One of the arguments put in favour of the MRRT (Mining Resource Rent Tax) is that it is fair that we all share in the benefits of the exploitation of our minerals.
This assumes that we don’t already share in the benefits of the exploitation of our minerals. This is nonsense, as can be shown by pointing to royalties paid to states, taxes paid to governments, facilities provided to communities and dividends disbursed to shareholders.
It can also be demonstrated by the multiplier effect where people not directly involved in the industry are indirectly supported by it.
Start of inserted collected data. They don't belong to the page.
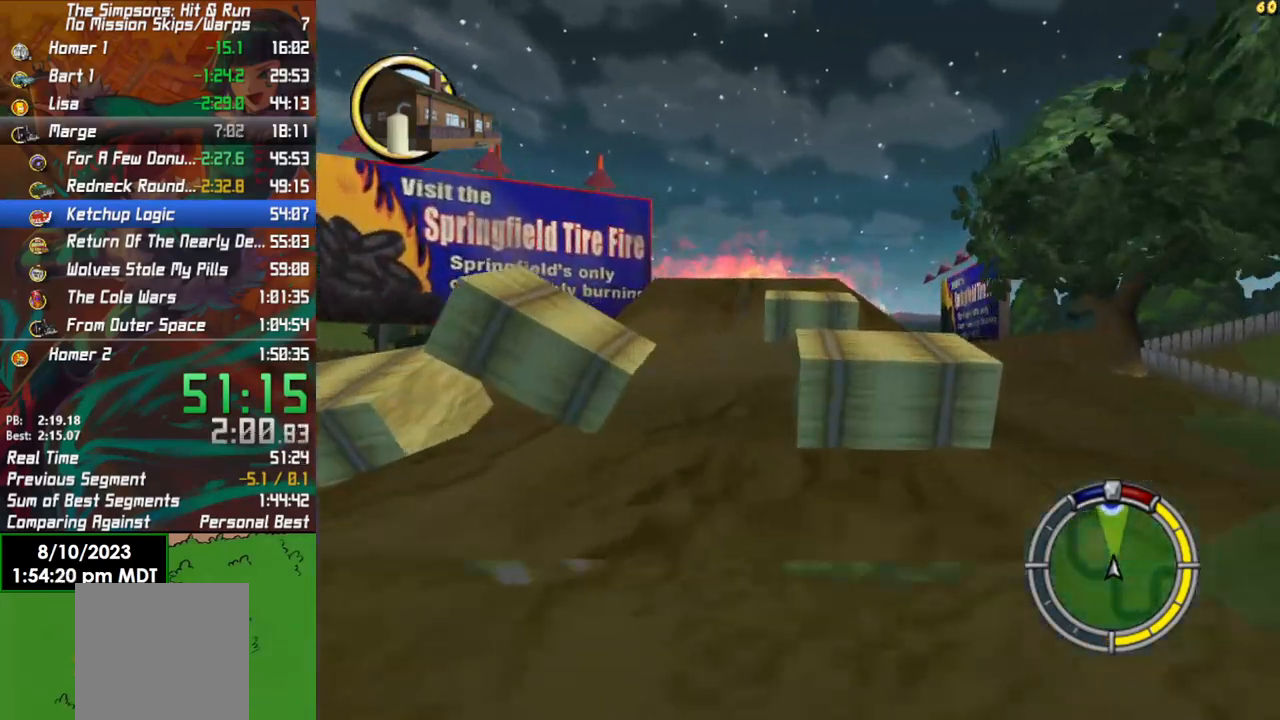
{"buttons": ["R2"], "left_stick": "center", "right_stick": "center", "events": []}
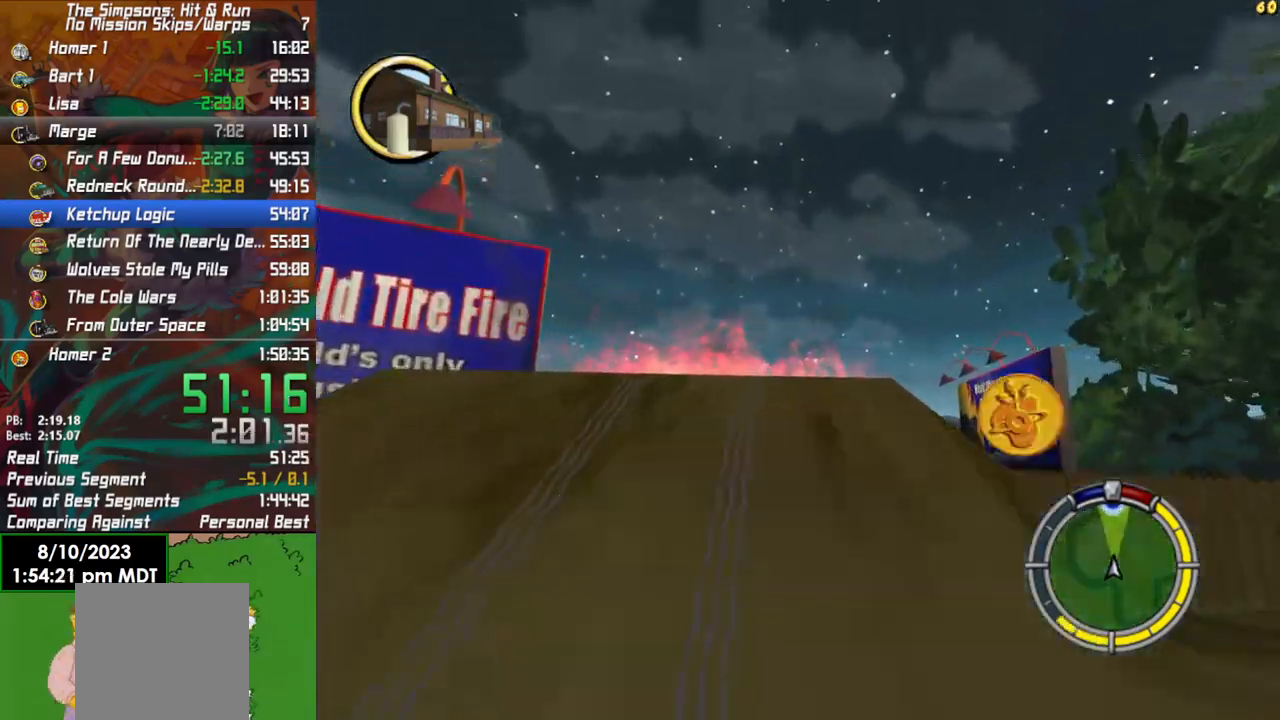
{"buttons": ["R2"], "left_stick": "center", "right_stick": "center", "events": []}
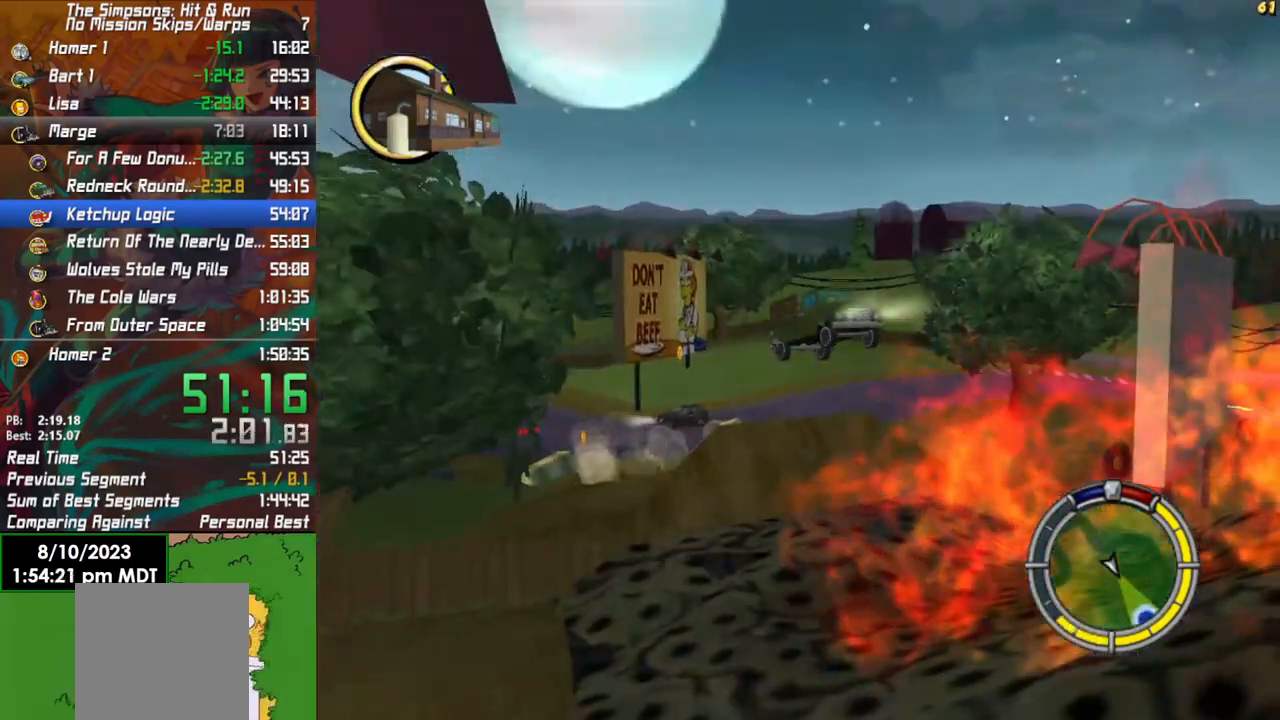
{"buttons": ["R2"], "left_stick": "center", "right_stick": "center", "events": []}
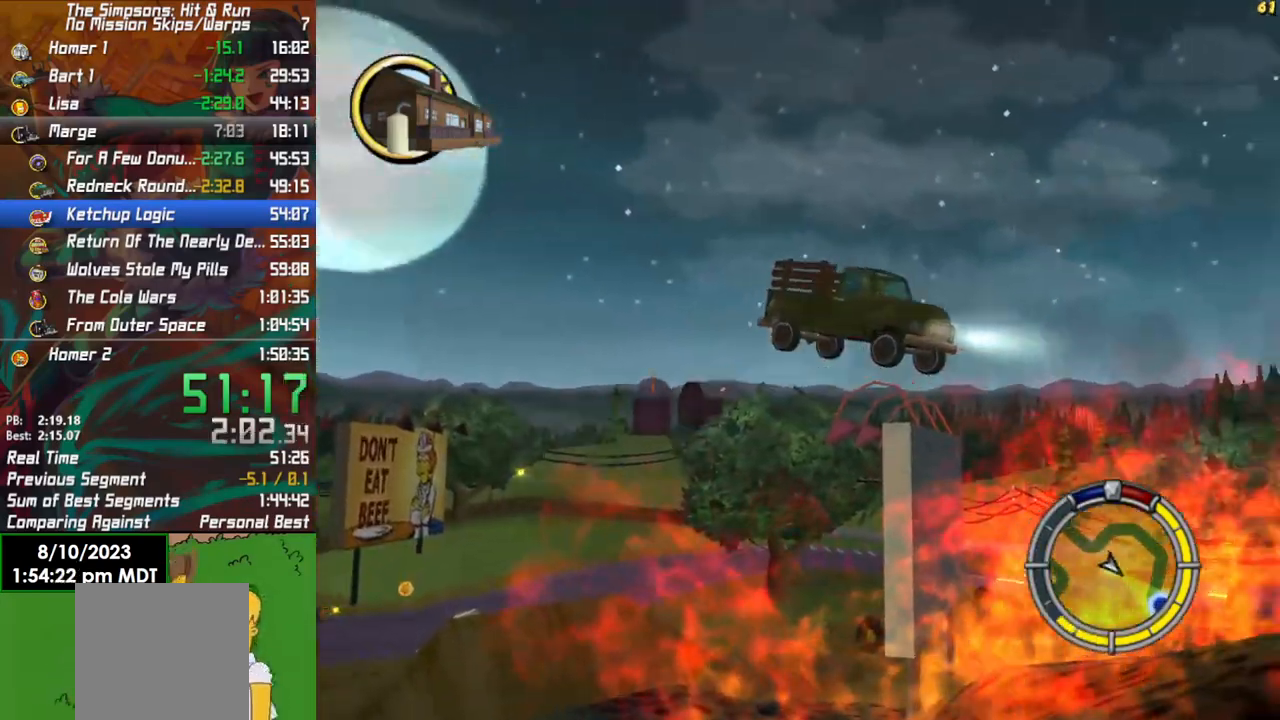
{"buttons": ["R2"], "left_stick": "center", "right_stick": "center", "events": []}
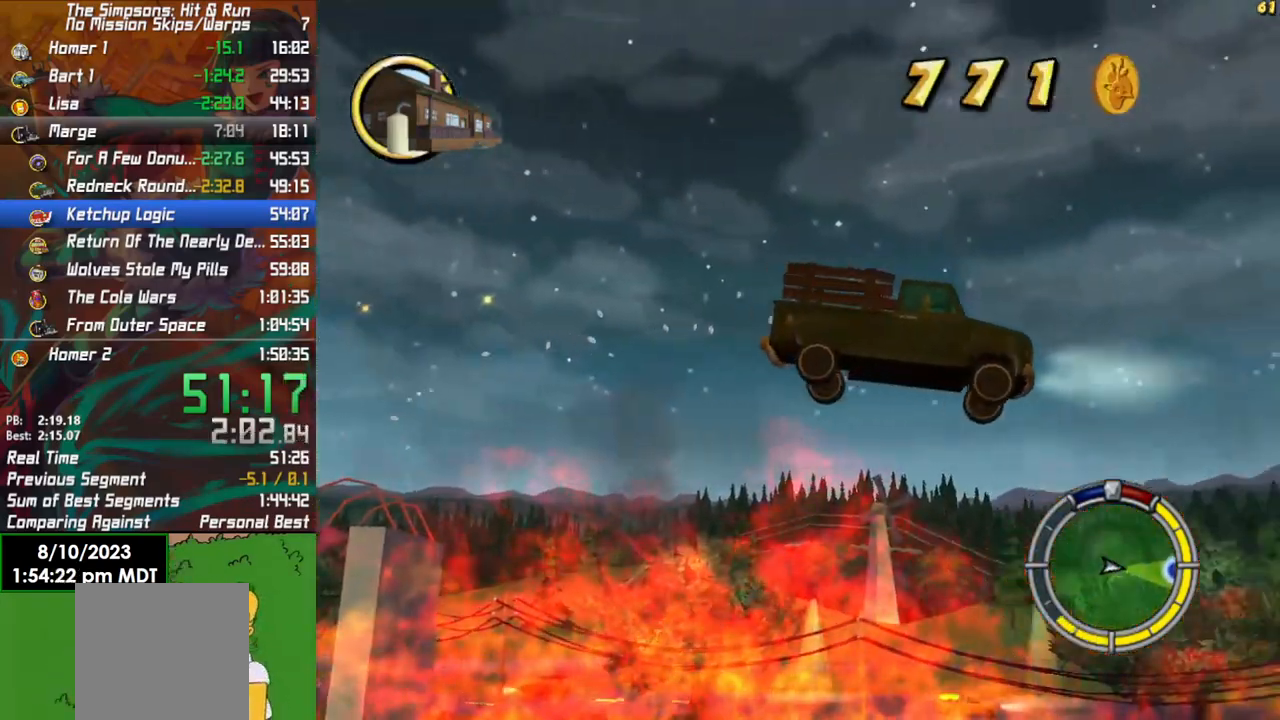
{"buttons": ["R2"], "left_stick": "center", "right_stick": "center", "events": []}
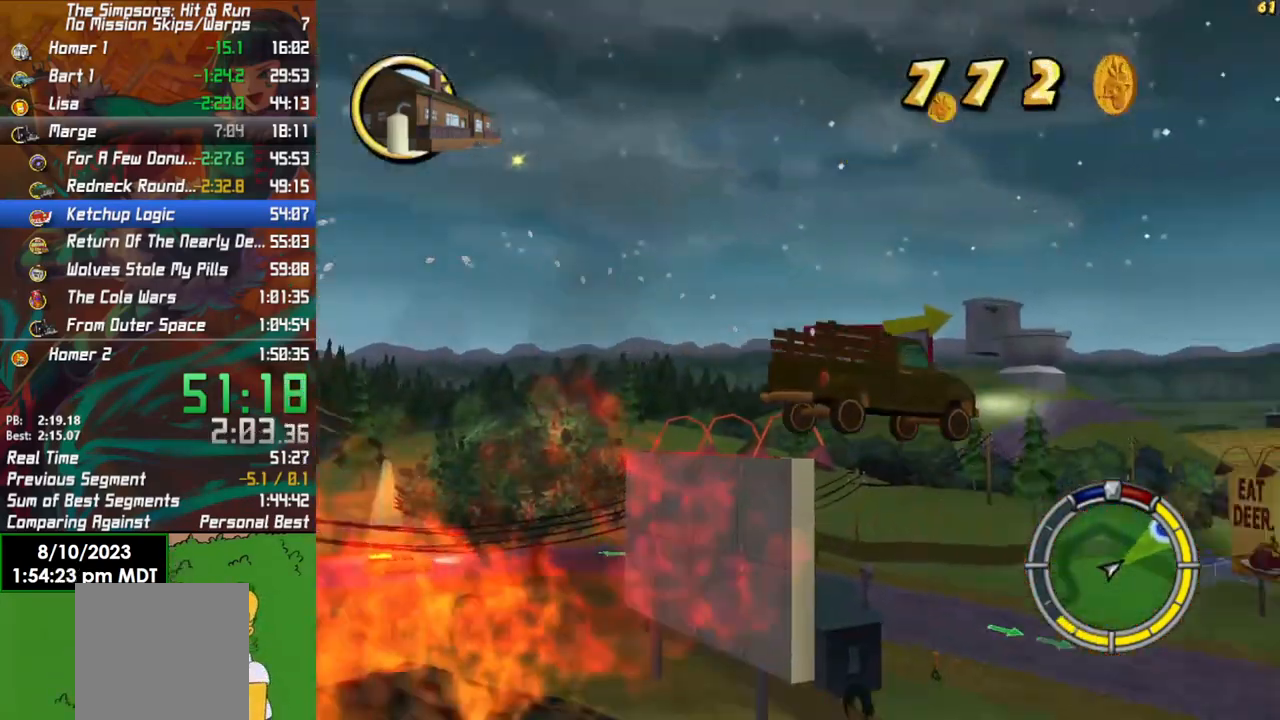
{"buttons": ["R2"], "left_stick": "center", "right_stick": "center", "events": []}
I can think of three people of my acquaintance who are in this category. There is Donna, who used to work for me, whose husband lives in Brisbane some of the time, and flies-in to a mining camp the rest of the time. Then there is Paul who is in-house legal counsel for one of Queensland’s largest mining companies. He doesn’t fly-in anywhere, unless he’s driving a porsche into town these days. And finally there is Margaret. She runs the training operation of a mining services company and lives just around the corner.
I’m a beneficiary as well as we’re just in the middle of building a website for a gold miner.
But how do you quantify this knock-on effect of mining?
At a recent launch I went to Mike Ahearn claimed that 20% of people in Brisbane earn their living directly or indirectly from mining. That sounds a bit high.
This post by Peter Martin, gives another measure. It is a report on a presentation by Treasury’s David Gruen.
There are two graphs – one shows that the biggest growth isn’t in mining at all, but in “mining-related services”. The second graph is even more significant. It shows that the jobs growth is being spread fairly evenly around the country.
That is not to say that the jobs are all in mining-related industries, but there is a knock-on effect. The effect works like this – for every builder who is now working on housing for the mining industry, and who could have been fully-employed in house building, there is a person now in work filling his job who wouldn’t have been in work at all.
This was always going to happen. All the talk of a two-speed economy is largely built on anxiety, and a misunderstanding as to how economies work.